What I want never to lose sight of is this: these children had their faces pressed to the dirt. They were likely trembling and wondering if one of the guns would go off by accident while pointed at them - or if one misunderstanding would make the officers just flat-out shoot. (Tamir Rice was also 12 years old.)

I cannot fathom how such a mistake could be made. Why do Sims, Quinn and Moore have to fathom it?

If it were my child, I would expect quick, disciplinary action and procedural review.  We must expect it and demand it in this case.

What I heard in the shaking voices of Sims, Quinn, and Moore last night was the very real terror that the damage and trauma done to their sons will be lasting. It is exactly the terror I would have if I were in the same position. That is impact, regardless of intent. That is where we must address this inequity.

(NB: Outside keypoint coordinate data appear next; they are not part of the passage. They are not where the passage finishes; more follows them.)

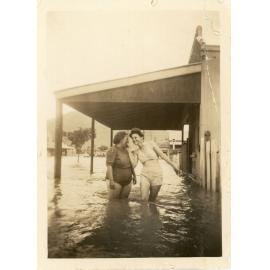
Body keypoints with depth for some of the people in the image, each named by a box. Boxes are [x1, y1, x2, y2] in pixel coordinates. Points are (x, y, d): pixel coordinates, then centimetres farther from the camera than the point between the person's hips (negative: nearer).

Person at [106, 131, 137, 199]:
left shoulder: (125, 150, 8)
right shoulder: (113, 150, -16)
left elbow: (130, 164, 18)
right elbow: (109, 166, -22)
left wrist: (134, 175, 17)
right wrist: (111, 180, -28)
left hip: (127, 182, 7)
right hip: (115, 181, -7)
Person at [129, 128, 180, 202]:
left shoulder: (151, 144, -4)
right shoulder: (136, 151, 6)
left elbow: (162, 155, -1)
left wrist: (174, 166, -1)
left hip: (156, 174, -2)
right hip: (145, 175, 2)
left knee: (152, 200, 6)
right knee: (143, 200, -12)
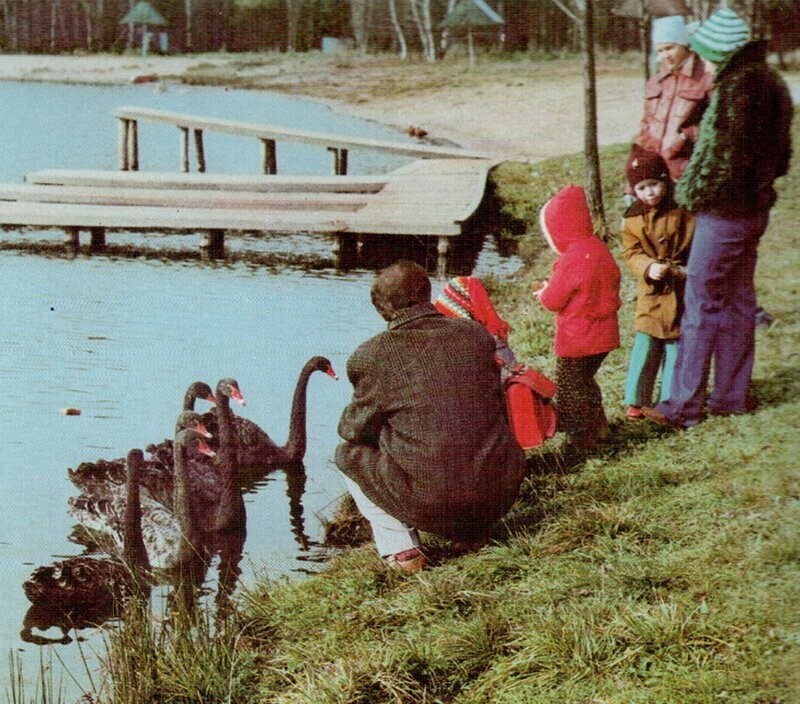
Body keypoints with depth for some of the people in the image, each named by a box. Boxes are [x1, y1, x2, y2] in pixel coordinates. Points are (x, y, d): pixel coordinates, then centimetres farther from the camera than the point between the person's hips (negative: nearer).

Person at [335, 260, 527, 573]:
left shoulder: (373, 355, -5)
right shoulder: (476, 335, 6)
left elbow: (354, 429, 6)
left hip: (428, 503, -4)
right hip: (500, 496, 5)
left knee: (349, 452, 20)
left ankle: (401, 547, 7)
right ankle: (474, 534, 24)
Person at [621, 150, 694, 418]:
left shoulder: (682, 212, -8)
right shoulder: (633, 218, 1)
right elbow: (631, 252, 0)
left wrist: (686, 269, -20)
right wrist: (648, 268, -18)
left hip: (681, 290, -1)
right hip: (651, 291, 1)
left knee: (676, 345, 6)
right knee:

We need to keep pushing this issue

Police forces all over the country are working to lessen the harmful impact of these kinds of biases, but because Grand Rapids has such a problem with economic bias as reported by Forbes, we must work twice as hard.

We as a community - white, Black, Latinx, Asian, and Native American - low-income and middle-class - must continue to push this issue. If this is protocol - to match the possible threat of one gun with the drawing of six in order to deter violent action - to equip our force with high-level weaponry that could be pulled on a twelve-year-old - is that what we want?

Dixon said that if changes need to be made, that may be a conversation to have with the City Commissioners. Are there community solutions and community building that we could do to decrease the risk that one of our babies will be shot because he or she panicked when faced with an officer's weapon? How do we find community solutions to the number of guns on our streets - and the reasons that people feel they need to carry them?


I will not be telling these mothers that the near-paralyzing fear they felt for their sons is due to large systemic problems that are too difficult to address. There are a web of problems - police representation, segregation, poverty, and mass incarceration - that are systemic and yet must be addressed.

As Moore expressed, and the other mothers agreed, “[The police] got to do something about the way they handle things.”

I am here with them saying, let’s find the solutions, because the impact on children is too much to bear.